**Record extracts:**
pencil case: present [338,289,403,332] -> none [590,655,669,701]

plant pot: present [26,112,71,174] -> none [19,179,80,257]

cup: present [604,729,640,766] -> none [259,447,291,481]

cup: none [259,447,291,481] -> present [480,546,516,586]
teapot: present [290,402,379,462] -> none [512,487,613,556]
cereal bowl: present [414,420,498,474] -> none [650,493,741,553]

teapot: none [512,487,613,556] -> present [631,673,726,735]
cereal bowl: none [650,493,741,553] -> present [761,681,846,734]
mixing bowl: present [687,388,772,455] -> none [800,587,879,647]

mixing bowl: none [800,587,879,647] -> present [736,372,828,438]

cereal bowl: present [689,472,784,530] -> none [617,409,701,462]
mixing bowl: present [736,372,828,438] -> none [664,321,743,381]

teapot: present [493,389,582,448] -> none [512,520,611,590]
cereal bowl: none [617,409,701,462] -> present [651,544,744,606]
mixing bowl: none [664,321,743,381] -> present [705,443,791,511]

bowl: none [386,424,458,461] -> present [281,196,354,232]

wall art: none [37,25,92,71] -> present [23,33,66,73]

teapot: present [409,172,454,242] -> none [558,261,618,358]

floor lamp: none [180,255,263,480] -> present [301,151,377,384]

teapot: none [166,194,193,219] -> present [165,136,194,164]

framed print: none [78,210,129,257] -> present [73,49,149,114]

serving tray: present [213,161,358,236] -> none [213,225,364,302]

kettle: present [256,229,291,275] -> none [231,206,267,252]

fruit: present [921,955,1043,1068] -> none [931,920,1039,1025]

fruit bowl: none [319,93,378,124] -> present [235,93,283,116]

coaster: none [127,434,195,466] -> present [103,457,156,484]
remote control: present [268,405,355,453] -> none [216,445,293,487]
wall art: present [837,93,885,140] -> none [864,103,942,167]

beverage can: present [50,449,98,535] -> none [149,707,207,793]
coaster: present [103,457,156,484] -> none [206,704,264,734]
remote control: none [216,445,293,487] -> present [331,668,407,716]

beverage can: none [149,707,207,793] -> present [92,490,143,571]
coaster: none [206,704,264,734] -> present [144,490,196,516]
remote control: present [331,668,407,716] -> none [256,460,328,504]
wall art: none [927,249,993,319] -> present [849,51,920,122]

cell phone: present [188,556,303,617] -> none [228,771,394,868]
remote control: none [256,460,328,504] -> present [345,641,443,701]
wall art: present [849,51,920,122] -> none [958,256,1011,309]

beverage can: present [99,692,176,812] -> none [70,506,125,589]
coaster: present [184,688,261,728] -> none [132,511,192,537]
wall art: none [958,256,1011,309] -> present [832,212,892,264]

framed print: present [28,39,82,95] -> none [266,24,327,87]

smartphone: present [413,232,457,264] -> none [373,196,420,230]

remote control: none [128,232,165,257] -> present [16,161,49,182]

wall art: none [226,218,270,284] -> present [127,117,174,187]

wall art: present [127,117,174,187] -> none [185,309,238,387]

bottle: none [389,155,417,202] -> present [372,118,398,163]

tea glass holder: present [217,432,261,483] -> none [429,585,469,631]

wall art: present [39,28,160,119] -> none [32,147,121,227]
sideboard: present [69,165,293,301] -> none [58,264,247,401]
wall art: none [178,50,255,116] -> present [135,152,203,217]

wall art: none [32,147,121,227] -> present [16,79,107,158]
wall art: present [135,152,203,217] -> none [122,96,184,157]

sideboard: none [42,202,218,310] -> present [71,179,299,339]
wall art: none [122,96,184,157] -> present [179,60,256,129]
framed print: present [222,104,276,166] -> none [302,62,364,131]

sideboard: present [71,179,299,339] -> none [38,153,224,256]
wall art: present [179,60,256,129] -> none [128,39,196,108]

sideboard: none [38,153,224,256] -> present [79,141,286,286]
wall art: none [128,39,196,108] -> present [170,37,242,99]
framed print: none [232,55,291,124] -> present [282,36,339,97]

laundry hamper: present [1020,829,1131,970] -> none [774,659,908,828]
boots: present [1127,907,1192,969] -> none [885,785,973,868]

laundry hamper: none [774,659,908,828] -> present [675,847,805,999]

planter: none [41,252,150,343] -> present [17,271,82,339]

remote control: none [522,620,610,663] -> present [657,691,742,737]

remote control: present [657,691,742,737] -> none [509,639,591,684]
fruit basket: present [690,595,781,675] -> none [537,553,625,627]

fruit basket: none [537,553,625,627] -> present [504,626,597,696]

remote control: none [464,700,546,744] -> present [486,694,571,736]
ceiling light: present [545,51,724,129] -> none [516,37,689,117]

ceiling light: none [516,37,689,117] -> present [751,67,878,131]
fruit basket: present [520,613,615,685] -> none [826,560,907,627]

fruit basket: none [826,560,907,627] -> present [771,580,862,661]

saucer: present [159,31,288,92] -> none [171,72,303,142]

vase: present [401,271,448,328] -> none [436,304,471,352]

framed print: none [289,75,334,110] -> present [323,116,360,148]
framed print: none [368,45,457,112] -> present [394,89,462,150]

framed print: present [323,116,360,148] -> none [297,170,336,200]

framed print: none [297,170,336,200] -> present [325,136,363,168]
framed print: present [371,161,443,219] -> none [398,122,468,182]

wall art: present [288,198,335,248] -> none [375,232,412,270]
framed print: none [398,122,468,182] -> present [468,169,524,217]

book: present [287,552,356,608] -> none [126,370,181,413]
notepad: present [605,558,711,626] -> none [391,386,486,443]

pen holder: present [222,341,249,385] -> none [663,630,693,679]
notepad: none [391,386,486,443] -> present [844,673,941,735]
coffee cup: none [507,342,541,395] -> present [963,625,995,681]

**What you should do:**
Where the listing above reaches the line that contains "framed print: present [28,39,82,95]", start retyping, and finish with the line that contains "bottle: none [389,155,417,202]"; reproduce those lines exactly and no others.

**Solution for this problem:**
framed print: present [28,39,82,95] -> none [266,24,327,87]

smartphone: present [413,232,457,264] -> none [373,196,420,230]

remote control: none [128,232,165,257] -> present [16,161,49,182]

wall art: none [226,218,270,284] -> present [127,117,174,187]

wall art: present [127,117,174,187] -> none [185,309,238,387]

bottle: none [389,155,417,202] -> present [372,118,398,163]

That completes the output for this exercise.